ViLLa: Video Reasoning Segmentation with Large Language Model

TL;DR

ViLLa addresses the challenge of video reasoning segmentation in complex real-world videos by introducing three task-specific modules that enable selective, context-aware reasoning over time. The Key Segment Extractor identifies informative segments, the Context Synthesizer fuses visual cues into text embeddings, and the Hierarchical Temporal Synchronizer merges frame- and video-level tokens to produce coherent masks across time. The authors also introduce VideoReasonSeg, a 3k-video benchmark with 15k object-instruction pairs generated via GPT-4V, designed to evaluate reasoning and segmentation in diverse scenarios. Across VideoReasonSeg and several referring VOS benchmarks, ViLLa achieves state-of-the-art results, demonstrating strong temporal reasoning and segmentation capabilities and providing code and data to advance research in video-based multimodal reasoning.

Abstract

Recent efforts in video reasoning segmentation (VRS) integrate large language models (LLMs) with perception models to localize and track objects via textual instructions, achieving barely satisfactory results in simple scenarios.

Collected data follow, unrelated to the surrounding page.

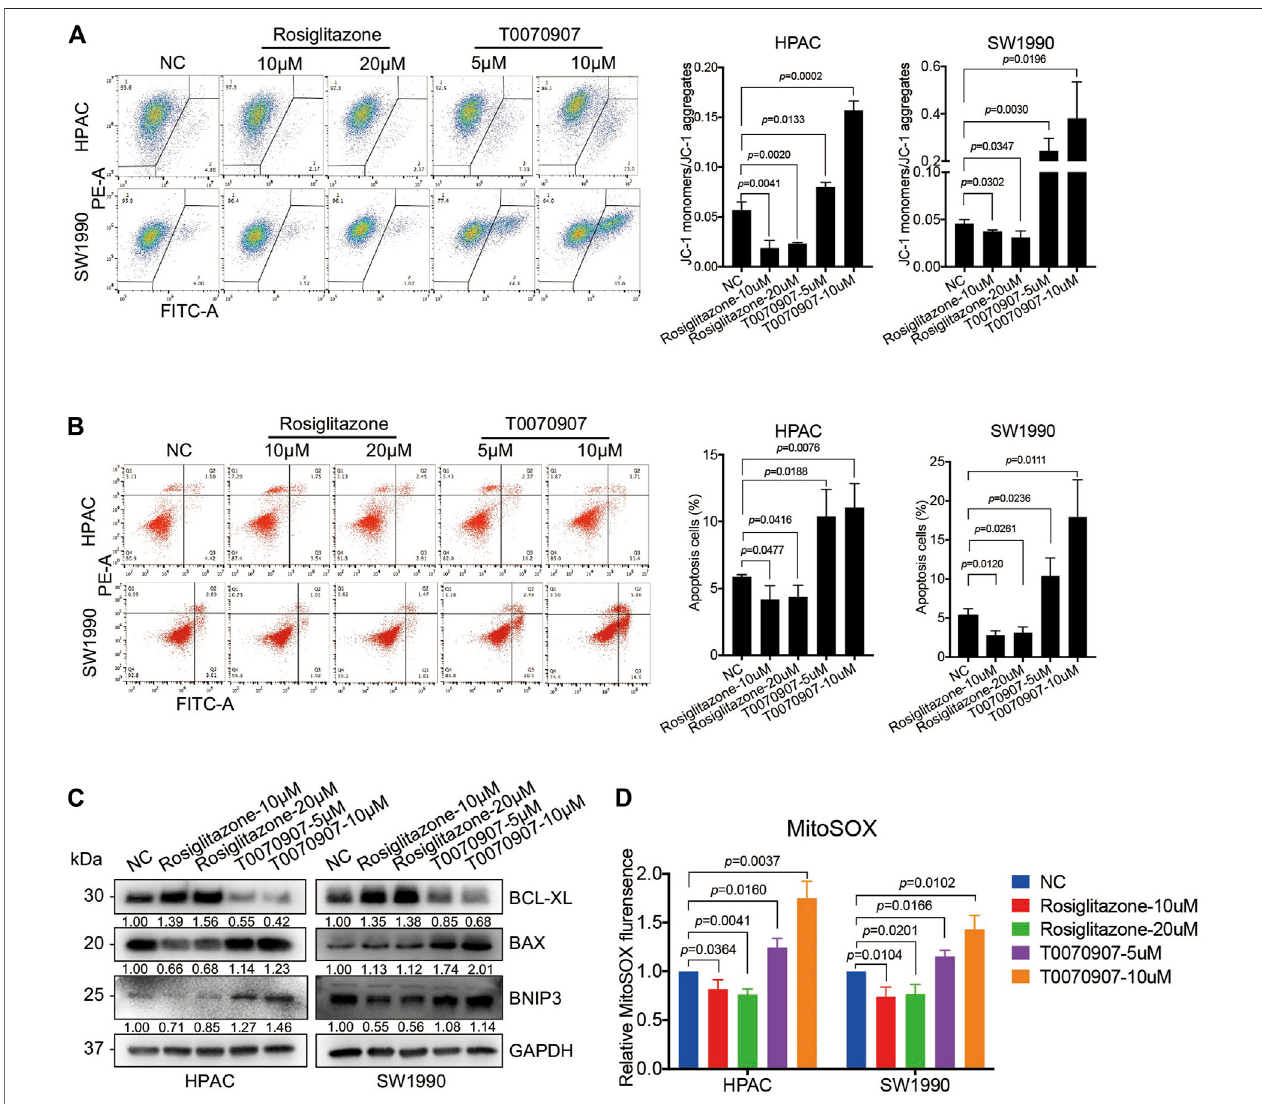
FIGURE 3 | PPAR γ inhibits mitochondrial ROS-dependent apoptosis in pancreatic cancer cells. (A) Treating HPAC or SW1990 cells with negative control, Rosiglitazone (10, 20 μ M) or T0070907 (5, 10 μ M) for 72 h affected mitochondrial membrane potential (MMP) determined by JC-1 fl uorescent intensity. (B) Treating HPAC or SW1990 cells with negative control, Rosiglitazone (10, 20 μ M) or T0070907 (5, 10 μ M) for 72 h affected cell apoptosis determined by fl ow cytometry with Annexin V-FITC/PI staining. (C) The molecular changes in apoptosis determined by Western blot with antibodies against BCL-XL, BAX and BNIP3. (D) Treating HPAC or SW1990 cells with negative control, Rosiglitazone (10, 20 μ M) or T0070907 (5, 10 μ M) for 72 h affected mitochondrial ROS levels determined and quantitated by MitoSOX staining. Experiments were repeated at least three times, with statistical analyses being reported appropriate.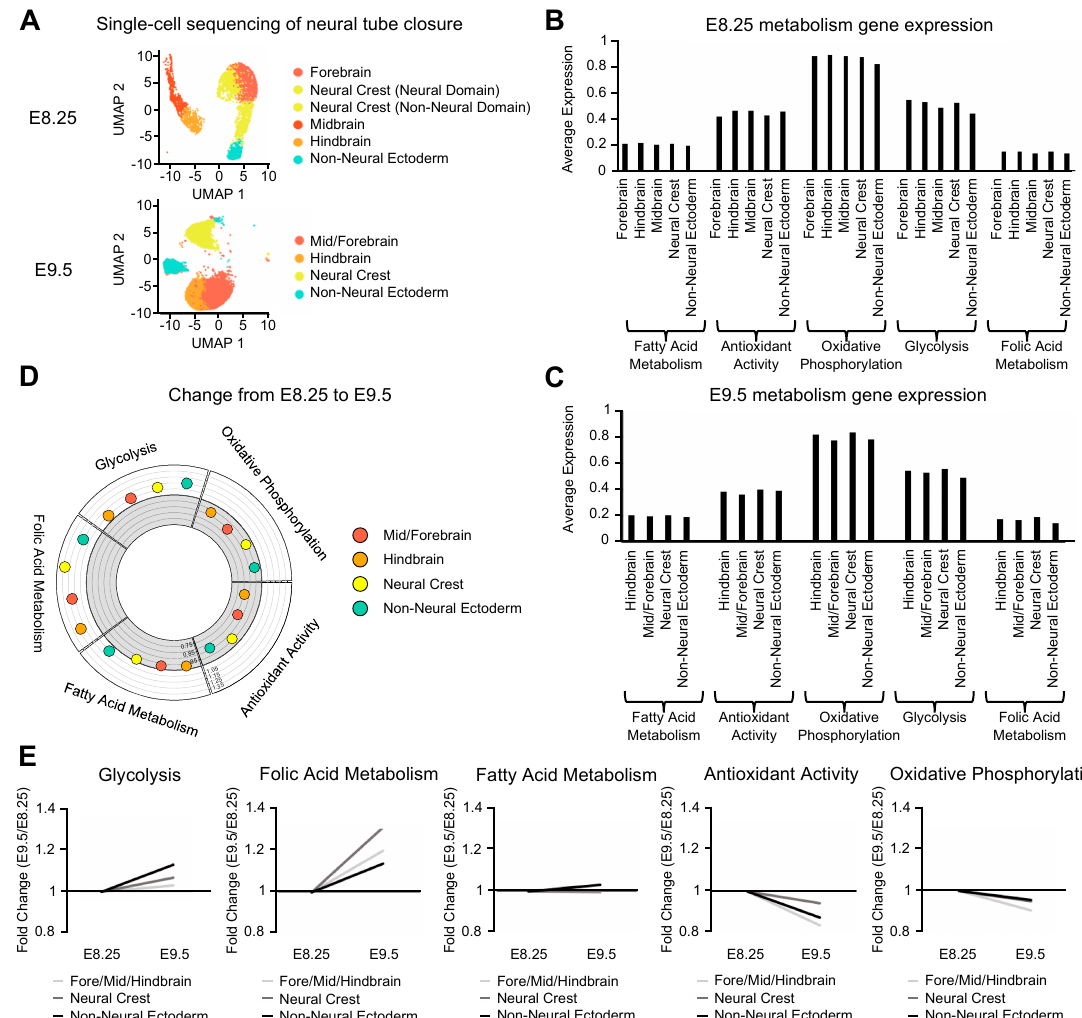
Figure 2. Single-cell sequencing reveals metabolic contributions to neural tube closure. ( A ) Uniform Manifold Approximation and Projection for Dimension Reduction (UMAP) plot showing the ectoderm-derived cell populations that contribute to neural tube closure obtained from single-cell sequencing of the cranial region at E8.25 and E9.5. ( B ) Bar plot showing gene expression of metabolic pathways in ectoderm-derived cell at E8.25 and ( C ) E9.5. ( D ) Circle plot showing the change in expression of metabolic pathways from E8.25 to E9.5 for each ectoderm-derived cell population. The white exterior region of the plot represents upregulation while the grey interior represents downregulation. ( E ) Line graphs showing change in expression for each metabolic pathway during neural tube closure in the neural tube, neural crest, and non-neural ectoderm. The same unbiased differential expression analysis was applied to E9.5 embryos, comparing ectoderm-derived versus non-ectoderm-derived cells after completion of neural tube closure (Figure 1D). Similar to our findings at E8.25, metabolic genes such as the glucose transporter Slc2a3 and stem cell factor Sox2 were among the differentially expressed genes at E9.5 (Figure 1E). In contrast to E8.25, we found an upregulation of genes at E9.5 that promote differentiation of the neuroepithelium (Figure 1E,F), such as Fgf15 [43]. We identified a slight downregulation of antioxidant Selenop and the glutathione peroxidase, Gpx1, suggesting a decrease in antioxidant activity during neural tube closure (Figure 1E). Consistent with a decline in antioxidant activity, Mt1 , an antioxidant gene activated by the redox transcription factor Nrf1 [58], was downregulated in the ectoderm at E9.5 (Figure 1E). GO analysis of differentially expressed genes at E9.5 revealed similar predicted functions at E8.25, including categories such as glucose transmembrane transport and the cell–cell adhesion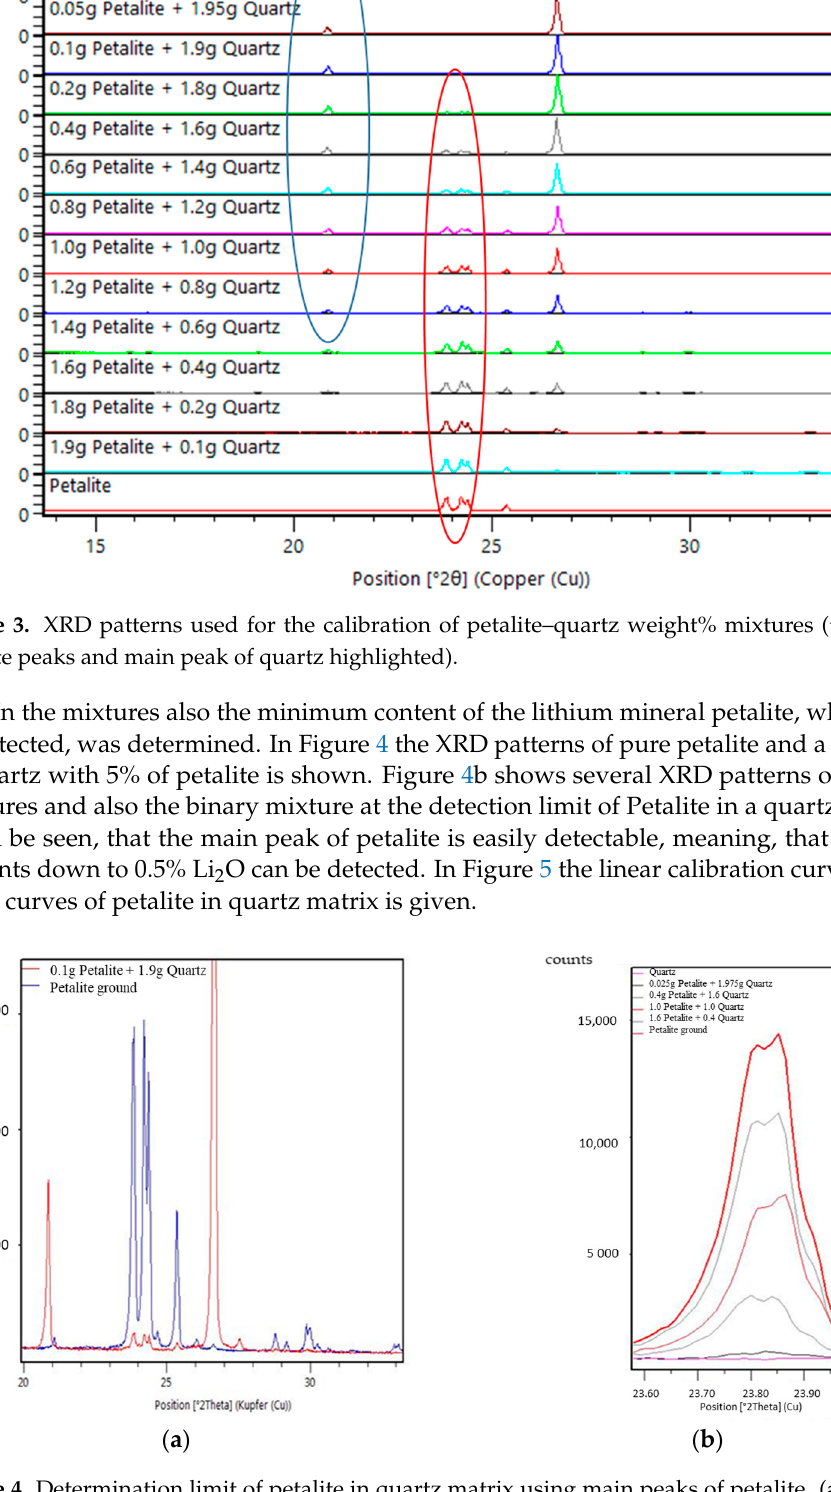
Figure 5. PLSR calibration curve for petalite–quartz mixtures. From these different contents of petalite in lithium mineral quartz matrix the detec- tion limit for lithium oxide can be derived (Table 3) showing the contents of lithium oxide derived from XRD patterns in Figure 4b. The PLSR calibration curve for petalite–quartz mixtures is given in Figure 5.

However, they struggled to discriminate and deduce the objects from user queries in more real-world scenes featured by long durations, multiple objects, rapid motion, and heavy occlusions. In this work, we analyze the underlying causes of these limitations, and present ViLLa: Video reasoning segmentation with Large Language Model. Remarkably, our ViLLa manages to tackle these challenges through multiple core innovations: (1) a context synthesizer that dynamically encodes the user intent with video contexts for accurate reasoning, resolving ambiguities in complex queries, and (2) a hierarchical temporal synchronizer that disentangles multi-object interactions across complex temporal scenarios by modelling multi-object interactions at local and global temporal scales. To enable efficient processing of long videos, ViLLa incorporates (3) a key segment sampler that adaptively partitions long videos into shorter but semantically dense segments for less redundancy. What's more, to promote research in this unexplored area, we construct a VRS benchmark, VideoReasonSeg, featuring different complex scenarios. Our model also exhibits impressive state-of-the-art results on VideoReasonSeg, Ref-YouTube-VOS, Ref-DAVIS17, MeViS, and ReVOS. Both quantitative and qualitative experiments demonstrate that our method effectively enhances video reasoning segmentation capabilities for multimodal LLMs. The code and dataset will be available at https://github.com/rkzheng99/ViLLa.

Figures (7)

• Figure 1: Our ViLLa is an effective and efficient LMM capable of segmenting and tracking: (a) multiple objects with rapid motion; (b) objects in crowded scenes; (c) objects in long videos with occlusions.
• Figure 2: Overall framework of ViLLa. Given the input video frames and user input text query, the Key Segment Extractor is proposed to select the most query-relevant video segments from the video. Then, the Context Synthesizer aggregates text-related visual cues from the visual features to the text embeddings and selects the relevant visual features. The large language model generates text output and segmentation tokens with the input of visual features, visually enriched text embeddings, and pre-defined segmentation tokens. Finally, the segmentation tokens are fed to the Hierarchical Temporal Synchronizer to produce the final output segmentation mask tracklets.
• Figure 3: Qualitative Comparisons between ViLLa and VISA. Compared to VISA, our ViLLa successfully segments the sheep, which demonstrates better discrimination, temporal consistency, and conversation quality.
• Figure 4: GPT-4V data generation pipeline. The right part shows an example of how reasoning segmentation data and multiple choices are generated. The input prompt includes certain rules and the position as well as time localizations to instruct GPT-4V into generating more effective data samples.
• Figure 5: GPT-4V data generation samples. The part shows further samples of the generated questions and the multiple choices. The two types of questions can help us better evaluate the model's performance in video reasoning at both pixel-level and video-level.